Production of Mn(II) in the birnessite reactions was monitored by EPR spectroscopy. Oxidation of small organic compounds by birnessite has been observed to produce Mn(II) in solution18. Incubation of birnessite with either sugar produced increasing concentrations of Mn(II) with increasing concentrations of carbohydrate as shown in Fig. 3. These data show that the reaction of birnessite with sugars involves reduction of Mn(III, IV) to Mn(II) and its subsequent release into solution, consistent with previous results for small organic compounds. The degradation of cellobiose produced more Mn(II) when compared to like concentrations of trehalose, as indicated by the overall higher intensities of Mn(II) EPR spectrum in the cellobiose treated samples.

Figure 3
Figure 3

EPR analysis of Mn(II) production during reaction of birnessite with carbohydrates. (A) Cellobiose. (B) Trehalose (Y-axis scaled 10X). The presence of Mn2+ is indicated by the observation of 6 EPR lines with concentration-dependent signal intensities. Concentrations of carbohydrate are 0 mM (Black), 10 mM (Red), 50 mM (Green), 100 mM (Blue).

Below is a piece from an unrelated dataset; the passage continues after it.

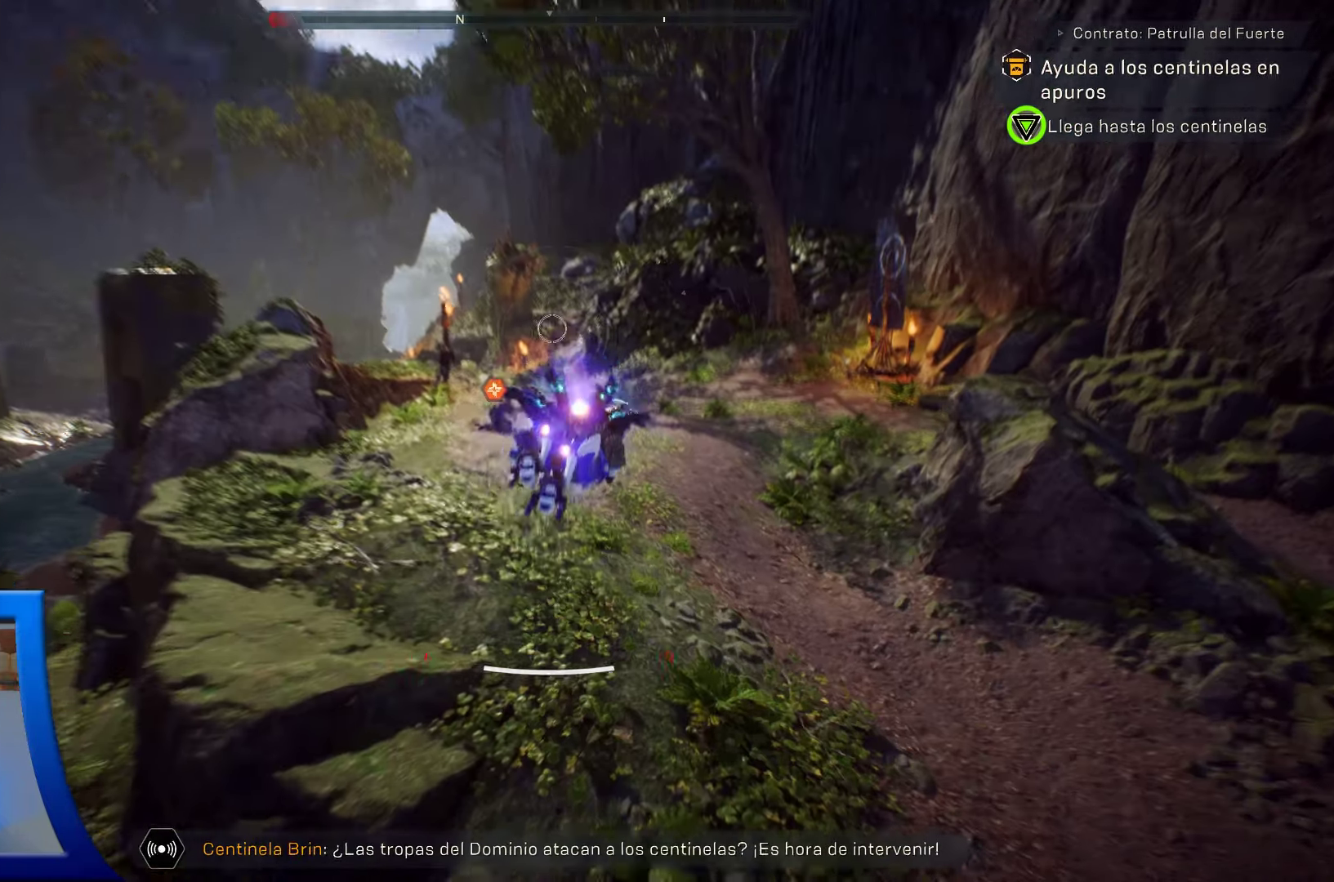
{"buttons": ["L3"], "left_stick": "up", "right_stick": "left", "events": [[350, "right_stick", "left"], [484, "L3", "down"]]}
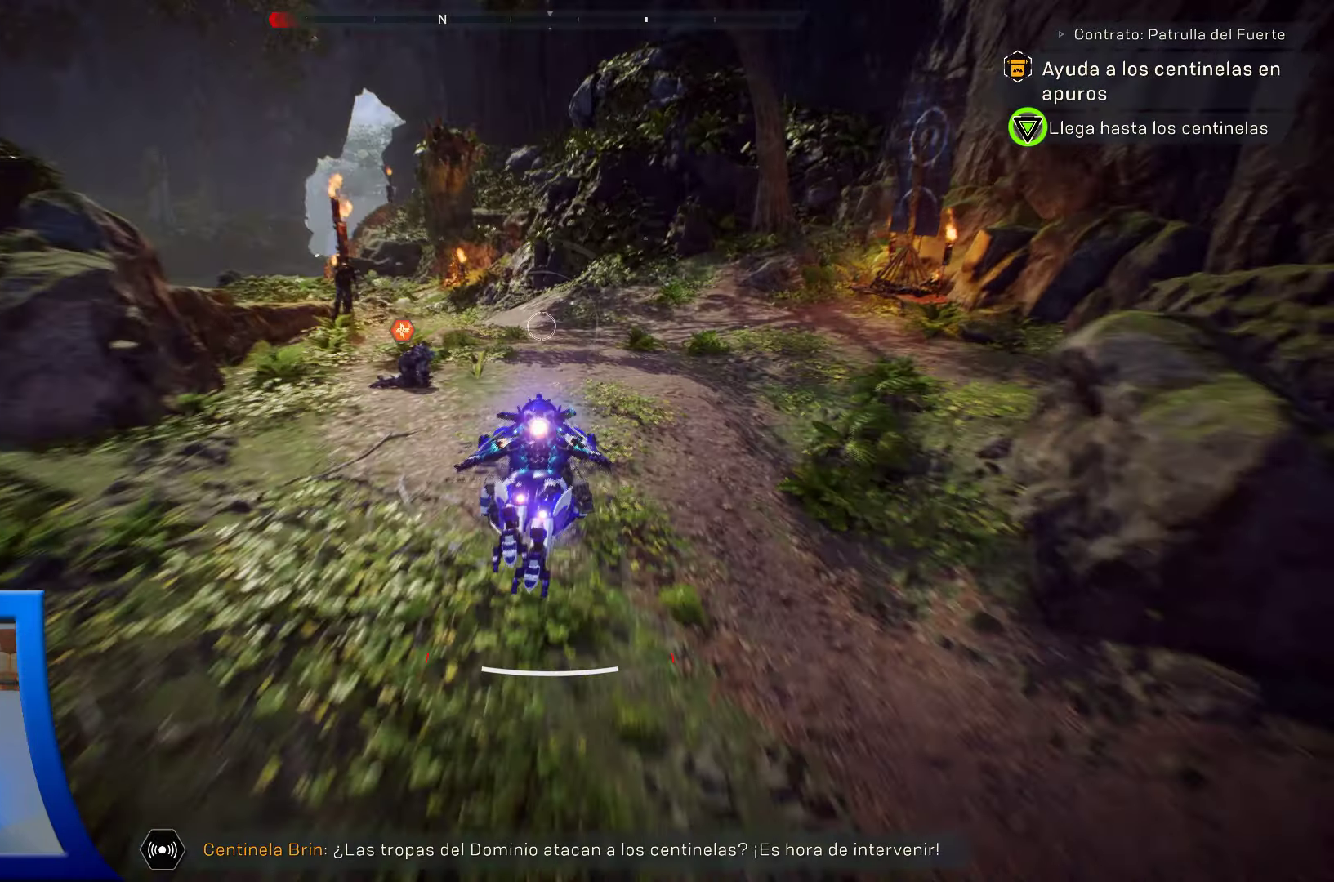
{"buttons": [], "left_stick": "up", "right_stick": "left", "events": [[100, "L3", "up"]]}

To determine the impact that sugars have on birnessite mediated degradation of proteins, we have examined the reaction of the model protein GB1 with birnessite in the presence of trehalose and cellobiose. The 1H and 15N chemical shifts obtained from the 2D 15N-HSQC NMR experiment are sensitive to the three dimensional structure of a protein and are commonly used to assess the structural integrity of proteins36,37,38. This technique has previously been shown to be a valuable tool for analyzing protein degradation by birnessite, where birnessite catalyzes the hydrolytic degradation of GB123. 2D 15N-HSQC NMR spectra of the birnessite, carbohydrate and GB1 reaction supernatants revealed that both trehalose and cellobiose inhibit the degradation of protein by birnessite in a dose dependent manner. Intact and folded protein was unambiguously identified in the supernatant of reactions with ~5 mM cellobiose as demonstrated by the appearance of NMR resonances corresponding to folded GB1, shown in Fig. 4. For trehalose, intact and folded protein was only observed in the reaction with 100 mM trehalose, which is shown in Fig. 5. Thus, cellobiose is both a better inhibitor of birnessite catalyzed protein degradation and a better reactant with birnessite when compared to trehalose.

Figure 4
Figure 4

15N HSQC NMR spectra of birnessite-GB1-cellobiose reactions. (A) through (G). Increasing concentrations of cellobiose (0 mM, 0.5 mM, 1 mM, 5 mM, 10 mM, 50 mM and 100 mM respectively) were added to GB1 protein (64.5 μM) and birnessite at ph 5 and allowed to react for 24 hours. (H) GB1 spectrum without mineral or cellobiose.

Figure 5
Figure 5

15N HSQC NMR spectra of birnessite-GB1-trehalose reactions. (A) through (G) Increasing concentrations of trehalose (0 mM, 0.5 mM, 1 mM, 5 mM, 10 mM, 50 mM and 100 mM respectively) were added to GB1 protein (64.5 μM) and birnessite at pH 5 and allowed to react for 24 hours. (H) GB1 spectrum without mineral or trehalose.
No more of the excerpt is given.